▸ **Cosa farai**: Per favore, trascrivi parola per parola il passo del testo sul destino che comincia con "Agostino (354-430), un" e termina con "nelle loro dottrine.".

▸ **Testo fornito**:
★ ★ ★
Polemiche “cristiane” intorno al destino
I primi cristiani vivevano in seno a una cultura fortemente influenzata dalle concezioni greca e romana del destino e del fato. I cosiddetti Padri della Chiesa, ad esempio, attinsero abbondantemente dalle opere di filosofi greci quali Aristotele e Platone. Un problema che cercavano di risolvere era: Come si può conciliare l’idea di un Dio onnisapiente e onnipotente, che “annuncia dal principio il termine”, con quella di un Dio di amore? (Isaia 46:10; 1 Giovanni 4:8) Se dal principio Dio conosceva la fine, ragionavano, allora doveva sicuramente preconoscere la caduta dell’uomo nel peccato e le disastrose conseguenze che essa avrebbe avuto.
Origene, uno degli scrittori cristiani più prolifici, dimostrò che uno degli elementi importanti da prendere in considerazione era la nozione di libero arbitrio. “Nelle sacre scritture ci sono innumerevoli altre testimonianze che nella maniera più chiara dimostrano l’esistenza del libero arbitrio”, scrisse.h
Origene diceva che addossare a una qualche forza esterna la responsabilità delle nostre azioni “non è né vero né assennato, ma è ragionamento di chi vuole svisare il concetto del libero arbitrio”.i Origene ragionava che, anche se Dio può preconoscere cronologicamente gli avvenimenti, ciò non vuol dire che li causi o che siano una necessità ineluttabile. Tuttavia non tutti la pensavano così.
Agostino (354-430), un autorevole Padre della Chiesa, complicò l’argomento restringendo il ruolo che il libero arbitrio ha negli avvenimenti. Egli pose il fondamento teologico della dottrina della predestinazione nella cristianità. Le sue opere, in primo luogo il De libero arbitrio, furono al centro di molti dibattiti nel Medioevo. La polemica raggiunse infine l’apice con la Riforma, che vide la cristianità profondamente divisa sulla questione della predestinazione.j
Una credenza molto diffusa
Le svariate idee sul destino non sono comunque una prerogativa del mondo occidentale. Dimostrando di credere nel destino, molti musulmani di fronte a una disgrazia esclamano: “Mektoub”, “È scritto!” Anche se molte religioni orientali danno risalto al ruolo che l’individuo ha nel proprio destino, è pur vero che ci sono tracce di fatalismo nelle loro dottrine.
★ ★ ★
▸ **Record**:
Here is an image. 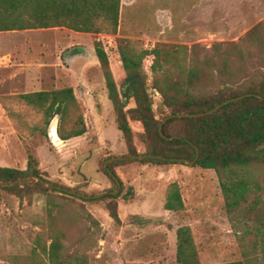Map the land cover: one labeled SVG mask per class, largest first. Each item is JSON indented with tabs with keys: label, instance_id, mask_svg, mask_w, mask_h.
<instances>
[{
	"label": "rangeland",
	"instance_id": "obj_1",
	"mask_svg": "<svg viewBox=\"0 0 264 264\" xmlns=\"http://www.w3.org/2000/svg\"><path fill=\"white\" fill-rule=\"evenodd\" d=\"M258 24L263 25L258 36L244 44ZM96 42L108 54L120 92L126 85H122L125 72L118 49L127 42L137 51L162 43L190 49L199 46L201 61L203 50H211L217 43L242 45L243 58L232 59L227 72L221 62L209 66L215 77L211 88L249 86L264 75V0H121L114 34L76 32L66 27L0 31V67L6 60L3 56L19 60L22 50L27 56L21 60L48 64L43 76L28 88L25 76L10 80L8 73L0 72V133L5 137L0 148L8 149H0V158L7 167L25 170L32 155L46 180L84 195H119L115 200L120 217L116 222L110 216L109 198L83 201L35 185L21 193L0 188V264H51L49 250L55 239L60 243L59 257L67 262L63 264H180L177 229L181 226L191 228L201 264L241 260L240 237L246 236V244L255 239L254 215L248 211L255 206L264 209V185L261 191H252L231 215L225 209L214 169L185 162L154 164L124 159L115 166L122 182L116 192L117 184L102 169L104 157L134 156L132 151L139 154L147 148L138 137L143 132L140 122L130 119V143L118 129ZM151 64L149 57L144 68L153 111L161 119L170 109L162 105L163 98L154 89ZM168 70L172 73L171 67ZM91 83L97 91L92 96L86 92ZM67 86L76 90L87 132L64 141L58 139V116L45 125L41 110L16 96ZM133 104L129 100L127 108ZM258 175L264 184V168ZM173 182L179 184L184 201L180 211L164 206Z\"/></svg>",
	"mask_w": 264,
	"mask_h": 264
},
{
	"label": "trees",
	"instance_id": "obj_2",
	"mask_svg": "<svg viewBox=\"0 0 264 264\" xmlns=\"http://www.w3.org/2000/svg\"><path fill=\"white\" fill-rule=\"evenodd\" d=\"M120 8L121 0H0V31L66 27L76 32L114 34L119 26ZM262 26L258 24L254 27L244 39V44L254 41ZM241 46L232 43L224 47V44L217 43L211 50L202 49L204 60L201 61L199 46L190 49L184 45L162 43L151 50L137 51L130 43H122L118 52L125 72L122 85H126V88L120 92L119 84L110 69L106 50L100 42L95 44L96 55L103 65L108 96L114 106L119 131L130 143L133 139L130 119L140 122L143 132L138 137L147 149L139 154L159 156L133 161L154 164L178 163L172 158L193 161L197 147L199 156L194 165L217 172L225 209L231 215L240 209L252 191H261L264 185L258 175V171L264 168V75L260 81L249 86L226 85L223 89H214L211 86L215 77L208 68L211 64L216 66L221 62L227 72L232 59L243 58ZM149 57L152 59L151 71L155 75L154 89L162 96V105L170 109V113L161 119L156 118L153 100L149 94L148 74L144 68ZM170 67L172 73L168 70ZM247 93L254 95L226 104L212 114L197 118L169 119L163 124V132L167 137L176 136L171 140L160 134L159 125L169 114L208 111L229 98ZM16 97L24 104L41 110L45 125L58 116V134L63 140L87 132L84 114L71 86L22 93ZM129 100L134 104L127 108ZM130 154L138 153L132 151ZM110 157L113 155L104 157L102 169L117 184L108 169L119 178L115 166L125 161H114L105 166V160ZM28 175L46 180L32 155L29 156L25 170L0 166V181L16 180ZM30 185L83 201L112 199L107 201V209L113 220L120 221L115 200L119 195L110 192L100 198L85 199L34 178L0 188L21 193ZM164 206L170 211L184 208L177 182L169 185ZM248 214L254 215V241L246 244V236H241L242 259L221 264H264V209L255 206ZM59 250L60 243L55 239L49 250L51 264L67 263L59 257ZM177 261L180 264H201L189 226L177 229ZM70 263L89 264L84 261Z\"/></svg>",
	"mask_w": 264,
	"mask_h": 264
},
{
	"label": "water",
	"instance_id": "obj_3",
	"mask_svg": "<svg viewBox=\"0 0 264 264\" xmlns=\"http://www.w3.org/2000/svg\"><path fill=\"white\" fill-rule=\"evenodd\" d=\"M253 95H254L253 93H247V94H243V95H240V96H237V97H234V98H229V99L219 103L214 108H212V109H210L208 111H204V112H195V113H184V112H182V113L169 114L168 116H166V117H164L162 119V121H161V123L159 125L160 134H161V136H163L165 139H168V140H171V139L176 137V136L167 137L164 134V132H163V124L166 121H168L169 119H172L174 117H184V118L203 117L205 115H209V114H212V113L218 111L220 108H222L226 104H229V103H232V102L244 99L245 97H250V96H253ZM56 126H57V124H56ZM57 134H58V130H57ZM58 139L59 140H63V139H61L59 134H58ZM196 151H197L196 158L193 161H189V160L183 159V158H172V160L176 161V162H185V163L194 165L195 161L197 160V158L199 156V151H198L197 147H196ZM144 157H159V156L150 155V154H137V155L129 156V157H126V156H113V157H110V158L106 159L104 164H105V166H107L108 163L114 162V161H121V160H124V159H140V158H144ZM108 172L113 177V179L116 181L117 186H118L116 192H119V190L121 188L120 179L117 177V175L113 171L108 169ZM30 178H34V179H36L38 181L45 182V184L48 185V186L55 187L58 190L65 191V192L71 193V194L76 195V196H81V197H83L85 199L100 198V197H102L103 195H105L107 193V192H104V193H100V194H96V195H84V194H82V193H80L78 191H75L73 189L67 188V187L62 186V185L55 184L54 182L49 181V180H44L43 178L35 176V175H28V176H25V177H22V178H19V179H16V180L0 181V186L18 184V183L26 181V180H28Z\"/></svg>",
	"mask_w": 264,
	"mask_h": 264
},
{
	"label": "crops",
	"instance_id": "obj_4",
	"mask_svg": "<svg viewBox=\"0 0 264 264\" xmlns=\"http://www.w3.org/2000/svg\"><path fill=\"white\" fill-rule=\"evenodd\" d=\"M19 55H20V58L23 60L25 59V56H27L23 50L21 53H19ZM2 58H6V60L2 64V66H1L2 68L0 67V72H4V74H6V75L8 73L7 79H10V80H14V78H15V80H18V78H22L25 76L26 80L28 81V83L25 85L26 88L29 87L30 83H33V84L36 83L39 80V78H41L43 76V67L48 65L44 62H37L34 64H29V63H27V61H23L21 59H19V60L18 59L17 60L16 59H10V58L8 59L7 55L3 56ZM30 78L34 79L35 81H31ZM75 92H76V90H75ZM86 92L88 93L87 95L92 96L95 92H97L96 91V84H94V83L89 84L88 88L86 89ZM23 93H28V92H23ZM10 94H16V93L11 92ZM0 135H1L0 136V145H1V144H4L5 137L2 133H0ZM64 141H66V140H64ZM0 149H2V151H4V152L8 151L6 146L4 148L2 147ZM4 162H5V160H3V157L0 158V166H7V165H5L6 163H4Z\"/></svg>",
	"mask_w": 264,
	"mask_h": 264
}]
</instances>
★ ★ ★
▸ **La risposta**:
Agostino (354-430), un autorevole Padre della Chiesa, complicò l’argomento restringendo il ruolo che il libero arbitrio ha negli avvenimenti. Egli pose il fondamento teologico della dottrina della predestinazione nella cristianità. Le sue opere, in primo luogo il De libero arbitrio, furono al centro di molti dibattiti nel Medioevo. La polemica raggiunse infine l’apice con la Riforma, che vide la cristianità profondamente divisa sulla questione della predestinazione.j
Una credenza molto diffusa
Le svariate idee sul destino non sono comunque una prerogativa del mondo occidentale. Dimostrando di credere nel destino, molti musulmani di fronte a una disgrazia esclamano: “Mektoub”, “È scritto!” Anche se molte religioni orientali danno risalto al ruolo che l’individuo ha nel proprio destino, è pur vero che ci sono tracce di fatalismo nelle loro dottrine.